### EXERCISE INSTRUCTIONS
Find the word "Omega" in the listing below, then return every line it appears in.

### RECORDS FOR THE EXERCISE
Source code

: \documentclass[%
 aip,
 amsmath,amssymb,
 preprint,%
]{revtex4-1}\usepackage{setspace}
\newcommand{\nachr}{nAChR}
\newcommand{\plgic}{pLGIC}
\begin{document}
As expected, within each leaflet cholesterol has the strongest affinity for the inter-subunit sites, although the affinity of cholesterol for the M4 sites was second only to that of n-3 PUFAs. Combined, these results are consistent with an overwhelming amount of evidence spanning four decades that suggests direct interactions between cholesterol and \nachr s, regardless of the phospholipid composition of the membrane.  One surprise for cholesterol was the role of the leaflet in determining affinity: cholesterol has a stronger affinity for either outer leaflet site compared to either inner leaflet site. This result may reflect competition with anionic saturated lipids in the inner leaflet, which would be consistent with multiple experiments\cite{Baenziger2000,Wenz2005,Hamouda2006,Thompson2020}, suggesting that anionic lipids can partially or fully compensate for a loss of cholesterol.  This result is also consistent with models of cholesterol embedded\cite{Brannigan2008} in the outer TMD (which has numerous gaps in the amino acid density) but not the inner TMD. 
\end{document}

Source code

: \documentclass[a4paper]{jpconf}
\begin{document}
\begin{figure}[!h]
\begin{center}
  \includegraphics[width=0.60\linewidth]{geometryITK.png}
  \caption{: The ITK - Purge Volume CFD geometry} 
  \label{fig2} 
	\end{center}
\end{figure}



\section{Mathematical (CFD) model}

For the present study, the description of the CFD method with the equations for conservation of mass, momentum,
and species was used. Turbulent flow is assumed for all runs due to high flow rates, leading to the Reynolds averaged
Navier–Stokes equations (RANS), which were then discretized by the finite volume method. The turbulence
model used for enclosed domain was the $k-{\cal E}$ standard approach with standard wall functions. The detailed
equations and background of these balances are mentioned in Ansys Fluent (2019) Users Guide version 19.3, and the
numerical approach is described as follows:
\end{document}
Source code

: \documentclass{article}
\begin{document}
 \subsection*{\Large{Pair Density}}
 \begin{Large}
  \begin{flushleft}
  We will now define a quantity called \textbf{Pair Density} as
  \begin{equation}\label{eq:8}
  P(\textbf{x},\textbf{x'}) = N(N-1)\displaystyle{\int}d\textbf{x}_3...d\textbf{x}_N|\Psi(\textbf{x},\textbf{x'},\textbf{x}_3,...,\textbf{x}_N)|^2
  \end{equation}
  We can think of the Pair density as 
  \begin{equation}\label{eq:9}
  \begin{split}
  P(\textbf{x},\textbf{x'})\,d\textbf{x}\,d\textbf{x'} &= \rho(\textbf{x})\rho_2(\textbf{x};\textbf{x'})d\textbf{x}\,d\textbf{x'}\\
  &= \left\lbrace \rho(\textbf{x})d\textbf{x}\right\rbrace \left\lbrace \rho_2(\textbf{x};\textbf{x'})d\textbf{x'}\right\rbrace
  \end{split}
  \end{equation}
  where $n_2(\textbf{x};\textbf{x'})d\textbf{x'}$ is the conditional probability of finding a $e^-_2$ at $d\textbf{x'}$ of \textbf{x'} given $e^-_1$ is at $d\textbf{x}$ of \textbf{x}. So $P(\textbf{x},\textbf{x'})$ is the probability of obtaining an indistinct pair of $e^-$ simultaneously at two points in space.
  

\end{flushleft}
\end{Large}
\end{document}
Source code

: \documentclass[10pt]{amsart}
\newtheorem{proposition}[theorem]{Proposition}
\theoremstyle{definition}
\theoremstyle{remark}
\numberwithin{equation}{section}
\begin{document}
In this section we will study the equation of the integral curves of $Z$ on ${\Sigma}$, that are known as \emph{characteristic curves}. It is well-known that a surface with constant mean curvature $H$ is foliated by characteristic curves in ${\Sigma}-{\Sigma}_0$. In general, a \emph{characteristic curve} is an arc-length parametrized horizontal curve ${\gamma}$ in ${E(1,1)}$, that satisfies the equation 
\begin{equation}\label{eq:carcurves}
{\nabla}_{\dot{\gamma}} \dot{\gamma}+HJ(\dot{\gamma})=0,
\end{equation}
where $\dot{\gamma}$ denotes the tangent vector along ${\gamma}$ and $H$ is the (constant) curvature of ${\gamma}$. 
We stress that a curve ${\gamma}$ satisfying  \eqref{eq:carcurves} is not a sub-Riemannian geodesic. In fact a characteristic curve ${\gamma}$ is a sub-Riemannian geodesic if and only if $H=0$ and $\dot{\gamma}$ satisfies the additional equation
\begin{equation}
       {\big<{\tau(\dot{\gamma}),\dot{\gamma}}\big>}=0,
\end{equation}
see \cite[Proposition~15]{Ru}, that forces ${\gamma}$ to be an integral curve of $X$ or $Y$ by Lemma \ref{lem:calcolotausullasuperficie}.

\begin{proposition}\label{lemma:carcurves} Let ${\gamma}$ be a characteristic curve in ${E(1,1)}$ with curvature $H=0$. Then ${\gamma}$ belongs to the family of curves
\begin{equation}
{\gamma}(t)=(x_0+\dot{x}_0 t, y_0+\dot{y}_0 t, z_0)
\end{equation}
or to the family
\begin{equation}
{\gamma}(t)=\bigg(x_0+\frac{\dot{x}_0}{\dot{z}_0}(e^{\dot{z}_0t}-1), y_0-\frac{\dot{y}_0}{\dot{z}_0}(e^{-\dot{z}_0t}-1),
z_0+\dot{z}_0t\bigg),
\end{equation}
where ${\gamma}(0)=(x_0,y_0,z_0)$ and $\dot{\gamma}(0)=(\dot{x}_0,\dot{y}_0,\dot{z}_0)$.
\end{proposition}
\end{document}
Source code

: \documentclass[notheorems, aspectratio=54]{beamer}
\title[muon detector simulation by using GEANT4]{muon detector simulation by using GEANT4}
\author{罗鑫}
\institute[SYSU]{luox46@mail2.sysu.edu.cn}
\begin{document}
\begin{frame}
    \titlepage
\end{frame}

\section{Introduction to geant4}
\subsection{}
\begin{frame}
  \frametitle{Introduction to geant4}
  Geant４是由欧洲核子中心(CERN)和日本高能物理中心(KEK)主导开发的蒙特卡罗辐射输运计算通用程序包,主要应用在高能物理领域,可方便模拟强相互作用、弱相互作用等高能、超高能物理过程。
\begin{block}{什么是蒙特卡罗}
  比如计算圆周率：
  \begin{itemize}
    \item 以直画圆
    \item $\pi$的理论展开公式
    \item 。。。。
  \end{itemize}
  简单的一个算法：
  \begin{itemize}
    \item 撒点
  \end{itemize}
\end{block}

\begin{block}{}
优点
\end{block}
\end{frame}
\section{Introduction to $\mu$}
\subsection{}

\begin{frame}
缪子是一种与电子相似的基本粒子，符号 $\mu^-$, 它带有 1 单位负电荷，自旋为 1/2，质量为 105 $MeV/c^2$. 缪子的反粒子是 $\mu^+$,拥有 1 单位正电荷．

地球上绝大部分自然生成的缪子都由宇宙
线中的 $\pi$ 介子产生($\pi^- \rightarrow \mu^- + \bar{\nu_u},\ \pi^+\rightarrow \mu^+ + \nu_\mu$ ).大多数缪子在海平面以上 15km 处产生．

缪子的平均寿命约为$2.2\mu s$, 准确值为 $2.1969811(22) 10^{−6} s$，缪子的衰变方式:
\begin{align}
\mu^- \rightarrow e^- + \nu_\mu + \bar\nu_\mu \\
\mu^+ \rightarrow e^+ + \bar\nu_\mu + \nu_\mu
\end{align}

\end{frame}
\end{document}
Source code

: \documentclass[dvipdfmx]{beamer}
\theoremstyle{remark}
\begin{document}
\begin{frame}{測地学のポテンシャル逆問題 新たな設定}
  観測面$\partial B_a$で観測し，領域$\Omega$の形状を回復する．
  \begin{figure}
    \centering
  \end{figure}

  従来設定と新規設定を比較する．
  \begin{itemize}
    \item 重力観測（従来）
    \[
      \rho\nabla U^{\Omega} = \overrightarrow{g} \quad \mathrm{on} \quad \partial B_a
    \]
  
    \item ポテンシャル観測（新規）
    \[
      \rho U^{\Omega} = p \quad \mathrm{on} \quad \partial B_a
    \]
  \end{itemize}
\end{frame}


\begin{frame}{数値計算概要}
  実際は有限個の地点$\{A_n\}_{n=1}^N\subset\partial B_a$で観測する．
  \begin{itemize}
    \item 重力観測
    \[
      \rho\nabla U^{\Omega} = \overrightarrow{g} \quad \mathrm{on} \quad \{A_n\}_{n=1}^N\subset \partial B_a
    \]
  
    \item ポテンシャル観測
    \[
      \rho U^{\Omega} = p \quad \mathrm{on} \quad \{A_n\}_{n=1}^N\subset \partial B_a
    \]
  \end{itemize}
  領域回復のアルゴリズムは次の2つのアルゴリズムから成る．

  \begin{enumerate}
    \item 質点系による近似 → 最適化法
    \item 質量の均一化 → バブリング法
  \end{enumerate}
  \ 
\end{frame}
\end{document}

### ANSWER BOX
  観測面$\partial B_a$で観測し，領域$\Omega$の形状を回復する．
      \rho\nabla U^{\Omega} = \overrightarrow{g} \quad \mathrm{on} \quad \partial B_a
      \rho U^{\Omega} = p \quad \mathrm{on} \quad \partial B_a
      \rho\nabla U^{\Omega} = \overrightarrow{g} \quad \mathrm{on} \quad \{A_n\}_{n=1}^N\subset \partial B_a
      \rho U^{\Omega} = p \quad \mathrm{on} \quad \{A_n\}_{n=1}^N\subset \partial B_a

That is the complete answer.